Kur’an da bir kez geçen Harut ve Marut adlı iki kişinin kimler olabileceği konusunda bir tahminde bulunmak istiyorum; çünkü daha önce bu kişilere ait belirli bir bilgi yoktur. Arkeolojinin ve tarih bilgisinin son yüzyılda yetersiz de olsa önceki devirler göre çok ilerlemesi bu yorum yapmayı gerekli kılmıştır.
Bakara suresi 102. Ayet meali :"Süleyman’ın hükümranlığı hakkında şeytanların (ve şeytan tıynetli insanların) uydurdukları yalanların ardına düştüler.
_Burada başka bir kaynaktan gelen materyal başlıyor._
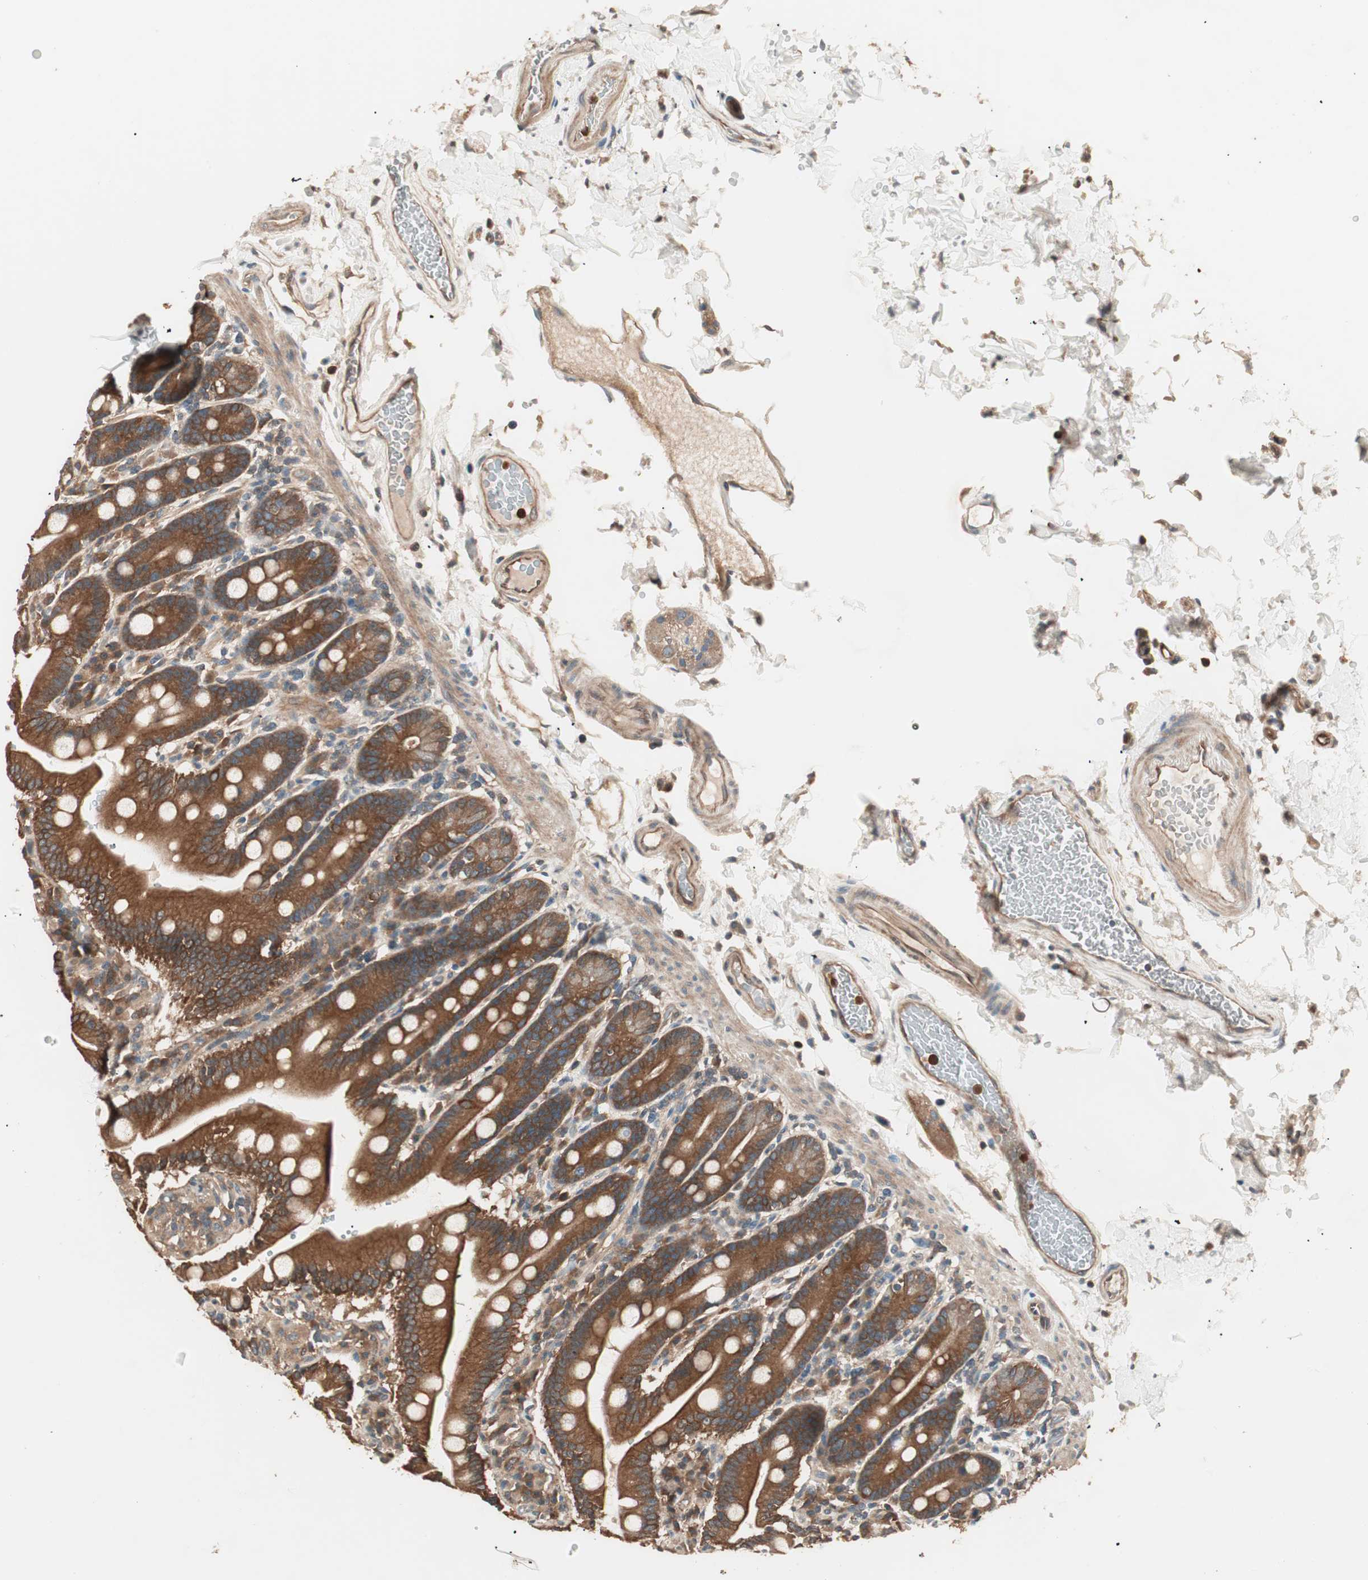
{"staining": {"intensity": "strong", "quantity": ">75%", "location": "cytoplasmic/membranous"}, "tissue": "duodenum", "cell_type": "Glandular cells", "image_type": "normal", "snomed": [{"axis": "morphology", "description": "Normal tissue, NOS"}, {"axis": "topography", "description": "Small intestine, NOS"}], "caption": "This is a histology image of IHC staining of normal duodenum, which shows strong expression in the cytoplasmic/membranous of glandular cells.", "gene": "TSG101", "patient": {"sex": "female", "age": 71}}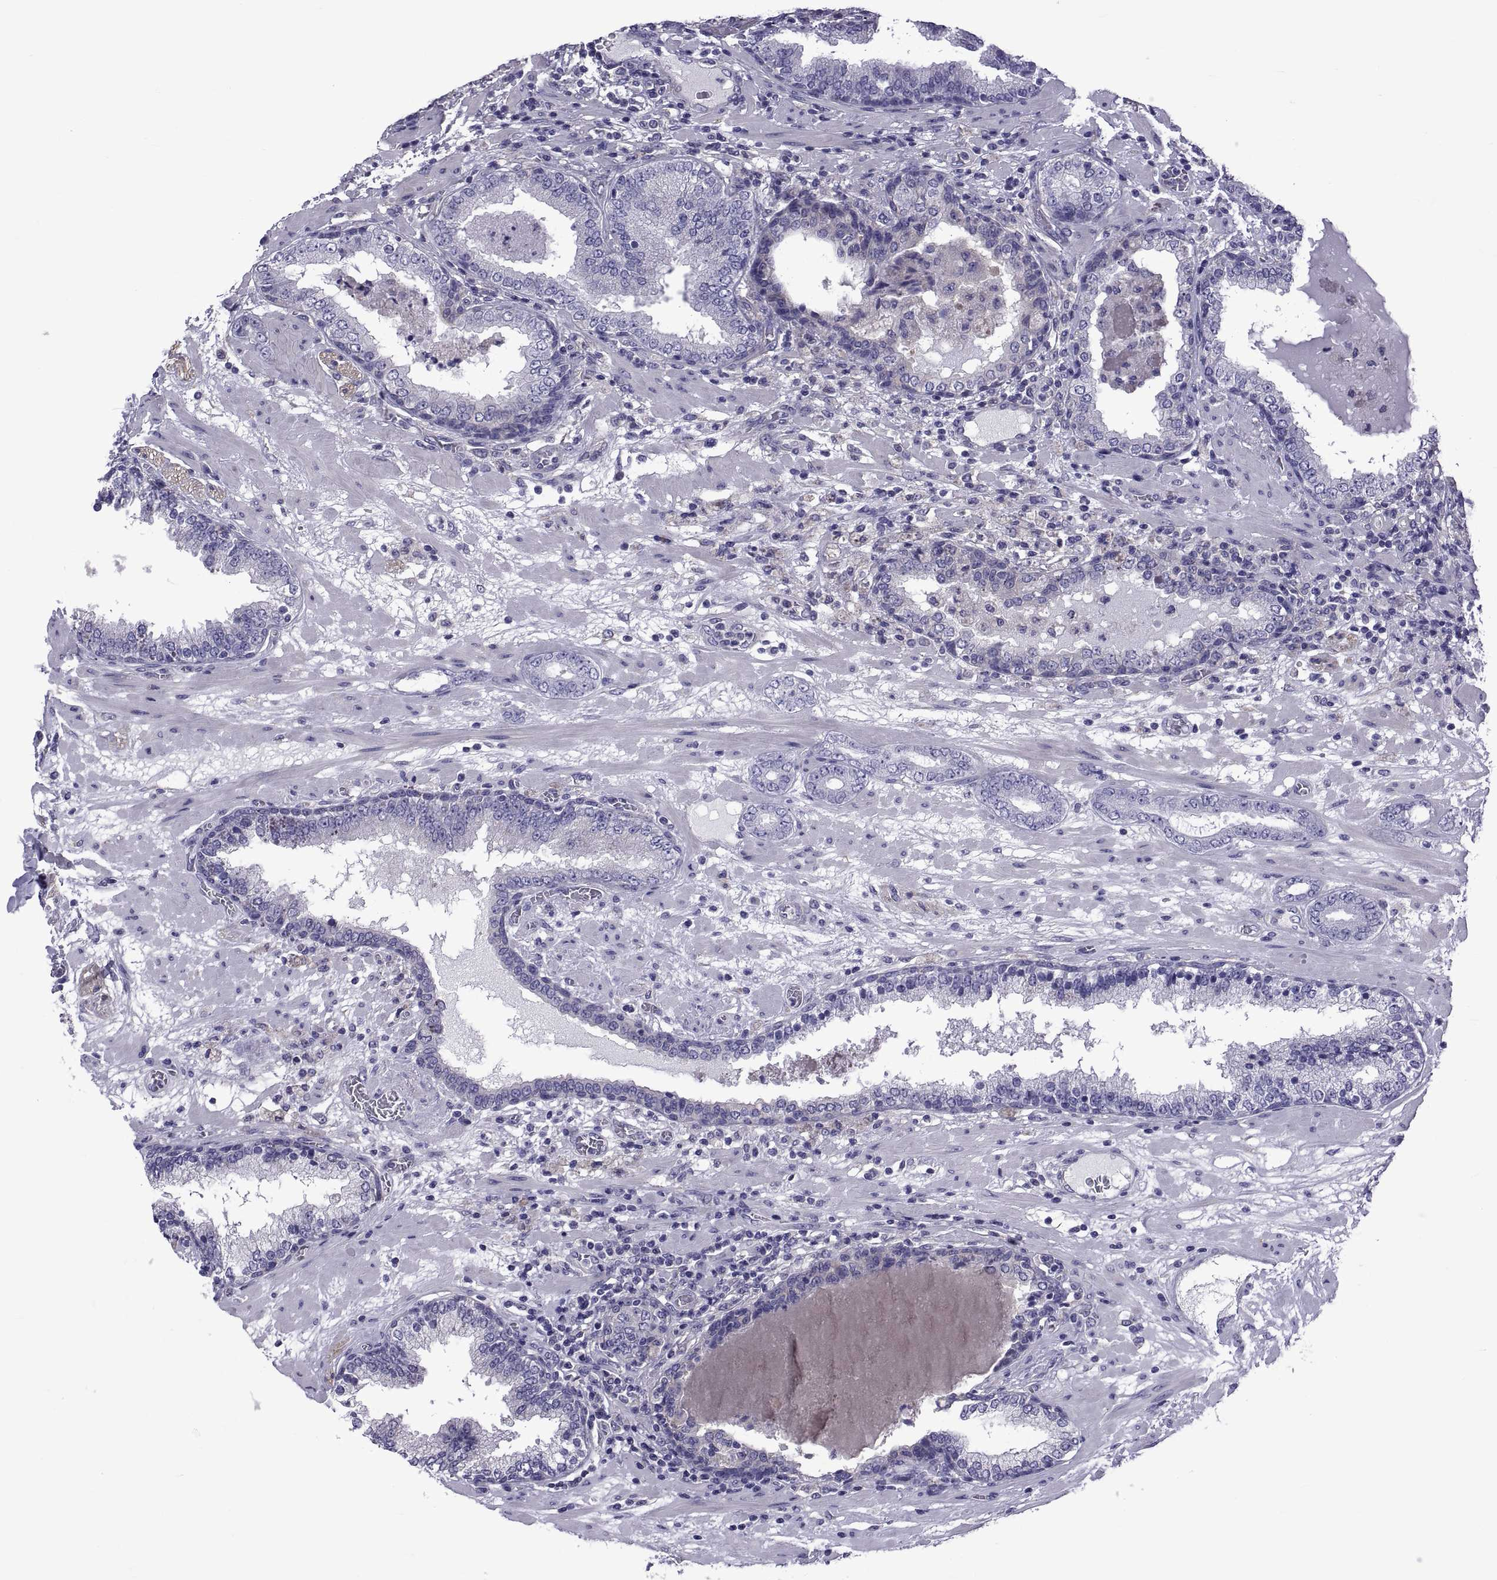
{"staining": {"intensity": "negative", "quantity": "none", "location": "none"}, "tissue": "prostate cancer", "cell_type": "Tumor cells", "image_type": "cancer", "snomed": [{"axis": "morphology", "description": "Adenocarcinoma, Low grade"}, {"axis": "topography", "description": "Prostate"}], "caption": "High magnification brightfield microscopy of prostate low-grade adenocarcinoma stained with DAB (3,3'-diaminobenzidine) (brown) and counterstained with hematoxylin (blue): tumor cells show no significant positivity. The staining was performed using DAB to visualize the protein expression in brown, while the nuclei were stained in blue with hematoxylin (Magnification: 20x).", "gene": "TMC3", "patient": {"sex": "male", "age": 60}}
Oysa Süleyman küfre girmedi. Fakat şeytanlar, insanlara sihri ve (özellikle de) Babil’deki Hârût ve Mârût adlı iki meleğe ilham edilen (sihr)i öğretmek suretiyle küfre girdiler. Hâlbuki o iki melek, “Biz ancak imtihan için gönderilmiş birer meleğiz. (Sihri caiz görüp de) sakın küfre girme” demedikçe, kimseye (sihir) öğretmiyorlardı. Böylece (insanlar) onlardan kişi ile karısını birbirinden ayıracakları sihri öğreniyorlardı. Hâlbuki onlar, Allah’ın izni olmadıkça o sihirle hiç kimseye zarar veremezlerdi. (Onlar böyle yaparak) kendilerine zarar veren, fayda getirmeyen şeyleri öğreniyorlardı. And olsun, onu satın alanın ahirette bir nasibi olmadığını biliyorlardı. Kendilerini karşılığında sattıkları şey ne kötüdür! Keşke bilselerdi!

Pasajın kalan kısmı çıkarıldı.